◆ ACTIVITY ◆
Throughout the entries below, report every line where "Table" is found.

[Collected data]
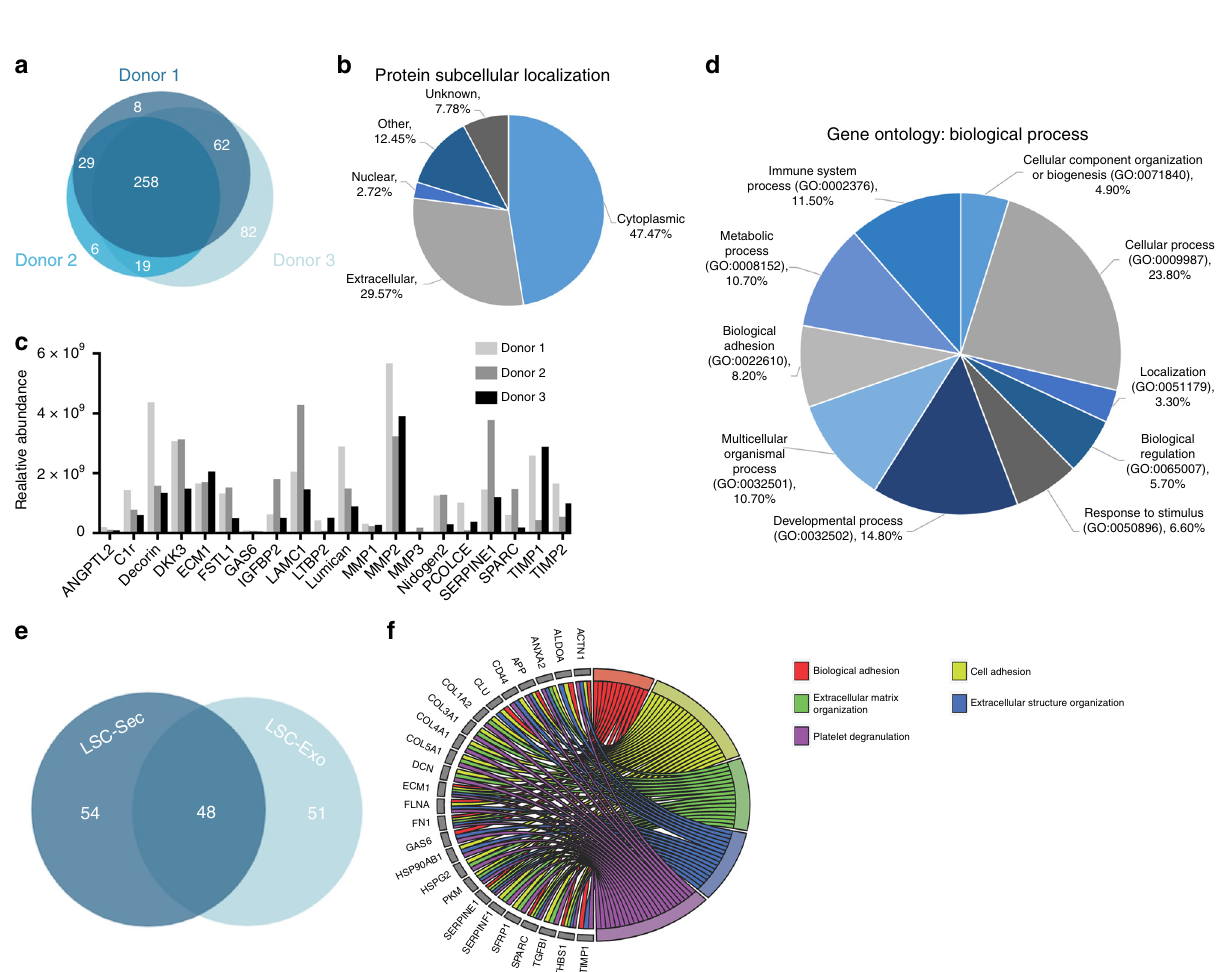
Fig. 4 Proteomic analysis of LSC-Sec and LSC-Exo. a Venn diagram of proteins identi fi ed in LSC-Sec derived from three donors. b Pie chart of protein subcellular location of all common proteins in all three LSC-Sec. c Relative abundance of 20 of the 103 extracellular proteins identi fi ed in all three LSC-Sec. d Gene ontology pie chart of biological process associated with the shared extracellular proteins. e Venn diagram of extracellular proteins identi fi ed in LSC- Sec versus LSC-Exo. f Gene ontology chord chart of biology process associated with the shared LSC-Exo proteome consisted of cytoplasmic proteins (65%) and only 5% of extracellular proteins. When comparing the cytoplasmic proteins detected in the LSC-Sec with the lysed cells, we found that only 56 out of 222 proteins (~25%) classi fi ed as cytoplasmic proteins in the secretome could be from potentially lysed or dead cells. These fi ndings suggest that the other ~75% of the proteins annotated as cytoplasmic proteins identi fi ed in LSC-Sec are proteins that are released from the cells via a mechanism or pathway that is currently unknown.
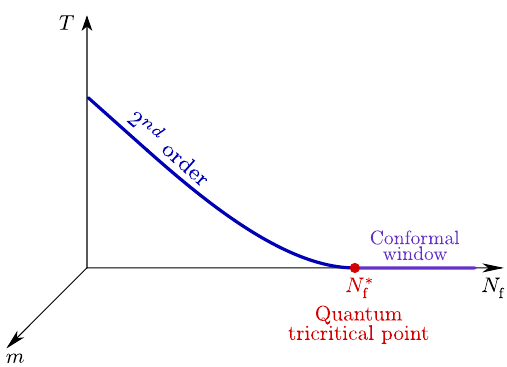
Figure 14. Suggested phase diagram for the chiral phase transition as a function of N f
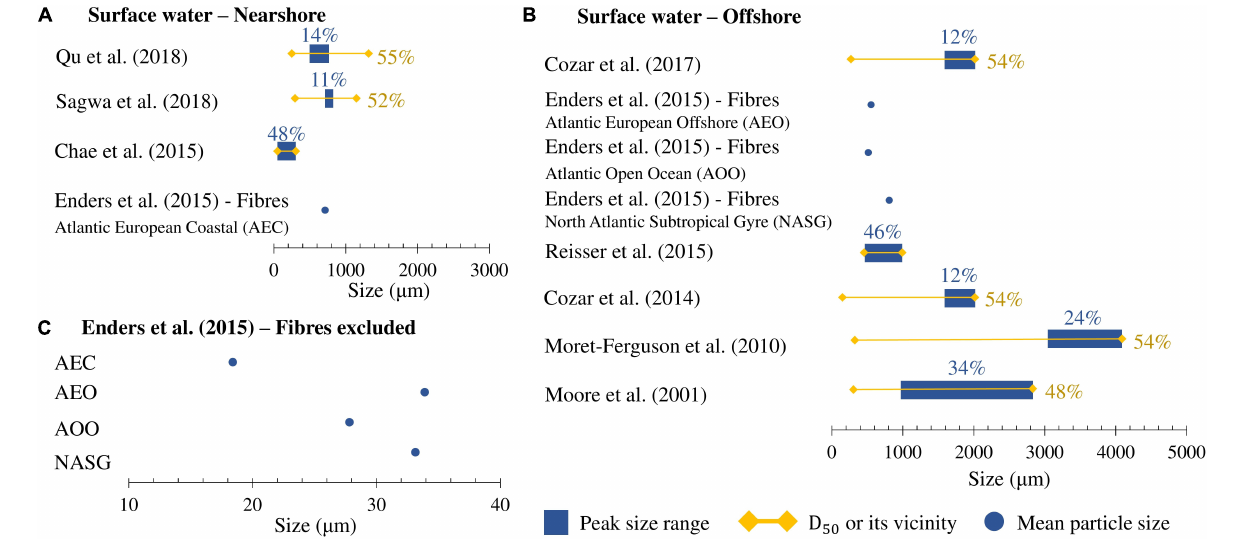
FIGURE 4 | Size distribution characteristics for surface water sample (A) nearshore and (B) offshore. (C) The mean size for MP particles excluding fibers by Enders et al. (2015). The box in each study identifies the size bin with the highest concentration. The size of the box is unique in each study and is consistent with the bin size reported. The horizontal bar in each study is the D 50 or its proximity. Since bin sizes vary among these studies, D 50 is determined within ± 5%. The circles are the average MP size presented by selected studies, where size distribution was available but could not be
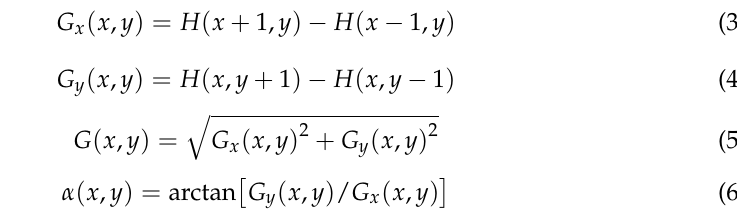
Figure 5. Way to extract the insulator HOG feature.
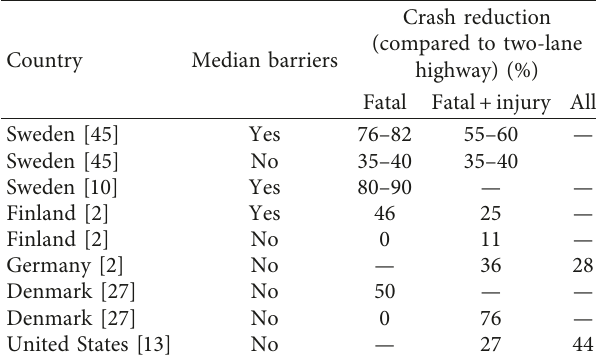
Table 5: Comparison of international 2+1 road safety performance.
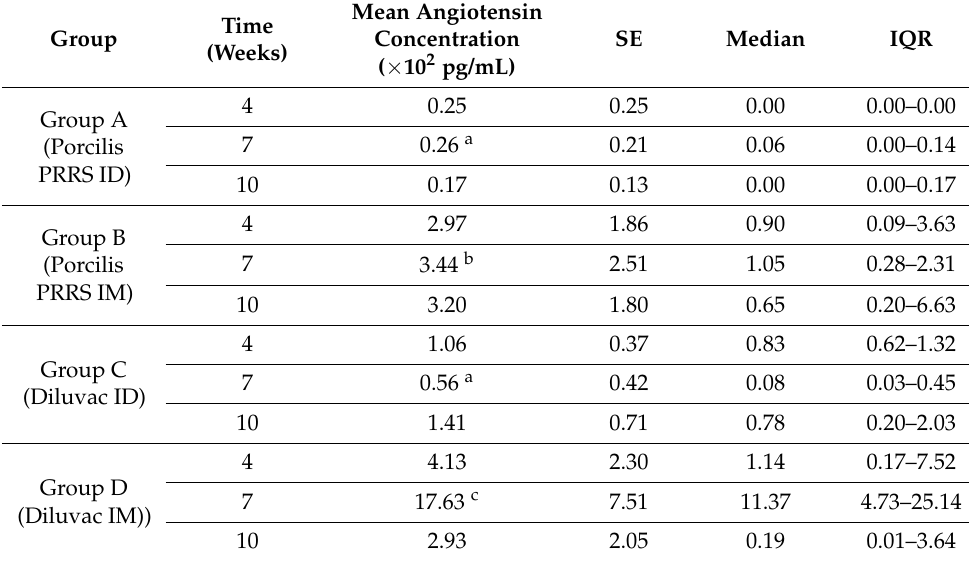
Table 2. Mean, standard error (SE), median and interquartile range (IQR) of angiotensin serum concentrations in all groups and time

◆ COMPLETED EXERCISE ◆
Table 5: Comparison of international 2+1 road safety performance.
Table 2. Mean, standard error (SE), median and interquartile range (IQR) of angiotensin serum concentrations in all groups and time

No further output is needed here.